Requisito ::
Que expressões aparecem entre aspas, simples ou duplas, no texto sobre o arrendamento apresentado abaixo? Indique todas.
====== Secção de texto ======
XLVII. A Recorrente despendeu efectivamente o valor da renda, não pretendendo, por isso, conservá-lo ou fazê-lo seu – simplesmente, despendeu-o a favor da pessoa errada.
XLVIII. Esse erro deveu-se ao facto de a Recorrida, na carta de 3/11/2014, ter dado indicação do seu IBAN no pressuposto de que a renda devida fosse no valor de € 1.496,59 – que não é, como vimos já.
XLIX. E deveu-se igualmente à compreensível desconfiança da Recorrente em relação à Recorrida – tendo em conta que esta tentara já anteriormente 'despejá-la' do Locado sem qualquer fundamento, através de acção judicial que veio a ser julgada improcedente (cfr. factos provados n.º 25 a n.º 27).
L. Nestas circunstâncias, a Recorrente, que é pessoa idosa, receou que, ao alterar a forma de pagamento de renda que vinha adoptando desde 2002 pudesse estar a corroborar a intenção da Recorrida de aumentar a renda para € 1.496,59 e, desse modo, a cair numa armadilha
LI. … e por isso decidiu manter o referido procedimento (cfr. facto provado n.º 28), julgando assim estar a tomar a atitude mais cautelosa.
LII. A resolução de contrato de arrendamento por falta de pagamento de rendas, nos termos do artigo 1083.º n.º 3 do Código Civil, depende de se verificar um incumprimento culposo por parte do inquilino – até porque só um incumprimento culposo revestiria a "gravidade" que, por sua vez, tornaria "inexigível à outra parte a manutenção do arrendamento" (cfr. artigo 1083.º n.º 1).
LIII. A actuação da Recorrente evidencia um erro desculpável, não concitando o juízo de censura que subjaz à imputação de culpa e não justificando, como tal, a resolução do Contrato de Arrendamento em questão nos termos do artigo 1083.º n.º 3 do Código Civil.
====== Material apresentado ======
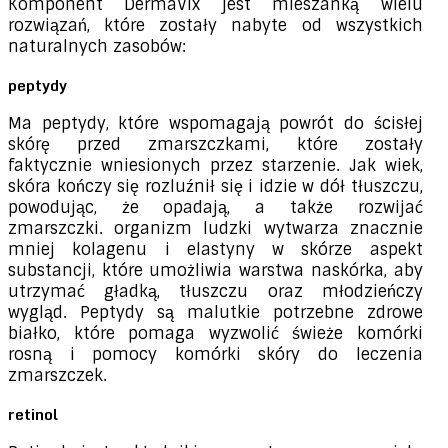
Komponent DermaVix jest mieszanką wielu
rozwiązań, które zostały nabyte od wszystkich
naturalnych zasobów:
peptydy
Ma peptydy, które wspomagają powrót do ścisłej
skórę przed zmarszczkami, które zostały
faktycznie wniesionych przez starzenie. Jak wiek,
skóra kończy się rozluźnił się i idzie w dół tłuszczu,
powodując, że opadają, a także rozwijać
zmarszczki. organizm ludzki wytwarza znacznie
mniej kolagenu i elastyny ​​w skórze aspekt
substancji, które umożliwia warstwa naskórka, aby
utrzymać gładką, tłuszczu oraz młodzieńczy
wygląd. Peptydy są malutkie potrzebne zdrowe
białko, które pomaga wyzwolić świeże komórki
rosną i pomocy komórki skóry do leczenia
zmarszczek.
retinol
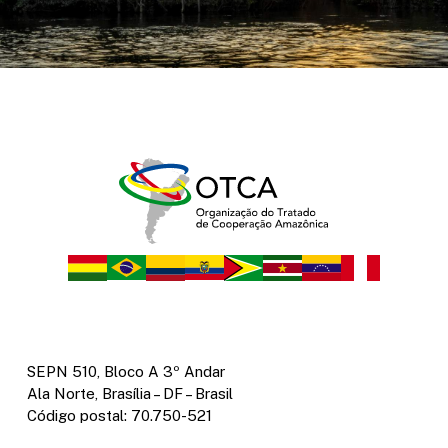
SEPN 510, Bloco A 3º Andar
Ala Norte, Brasília – DF – Brasil
Código postal: 70.750-521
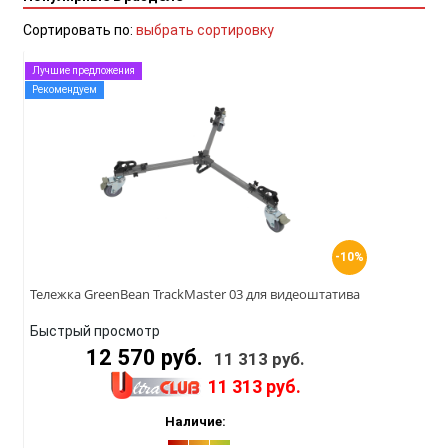
Сортировать по:
выбрать сортировку
Лучшие предложения
Рекомендуем
-10%
Тележка GreenBean TrackMaster 03 для видеоштатива
Быстрый просмотр
12 570 руб.
11 313 руб.
11 313 руб.
Наличие:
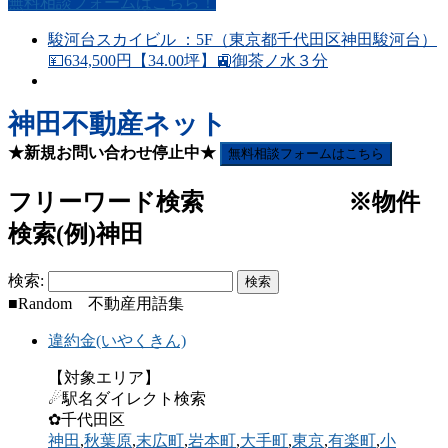
無料相談フォームはこちら！
駿河台スカイビル ：5F（東京都千代田区神田駿河台）
💴634,500円【34.00坪】🚉御茶ノ水３分
神田不動産ネット
★新規お問い合わせ停止中★
無料相談フォームはこちら
フリーワード検索 ※物件
検索(例)神田
検索:
■Random 不動産用語集
違約金(いやくきん)
【対象エリア】
☄駅名ダイレクト検索
✿千代田区
神田
,
秋葉原
,
末広町
,
岩本町
,
大手町
,
東京
,
有楽町
,
小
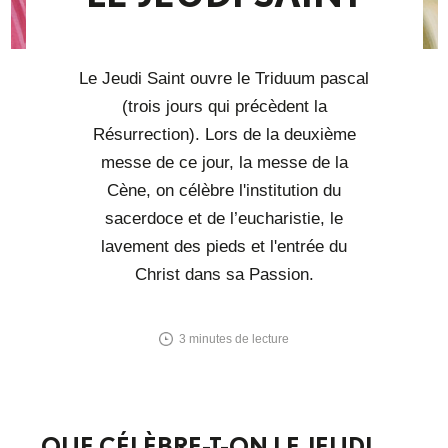
Le Jeudi Saint ouvre le Triduum pascal
(trois jours qui précèdent la
Résurrection). Lors de la deuxième
messe de ce jour, la messe de la
Cène, on célèbre l'institution du
sacerdoce et de l’eucharistie, le
lavement des pieds et l'entrée du
Christ dans sa Passion.
3
minutes de lecture
QUE CÉLÈBRE-T-ON LE JEUDI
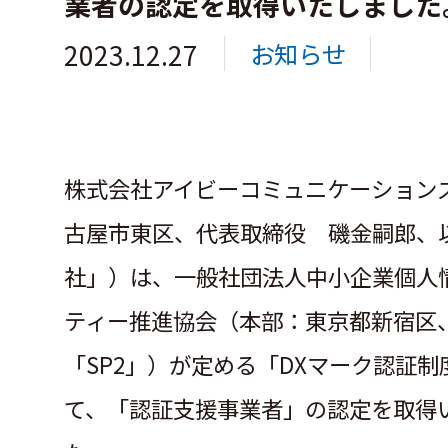
業者の認定を取得いたしました
2023.12.27
お知らせ
株式会社アイビーコミュニケーション
古屋市東区、代表取締役 磯金嗣郎、
社」）は、一般社団法人中小企業個人
ティー推進協会（本部：東京都新宿区
「SP2」）が定める「DXマーク認証制
て、「認証支援事業者」の認定を取得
======
Resposta ::
- 'despejá-la'
- "gravidade"
- "inexigível à outra parte a manutenção do arrendamento"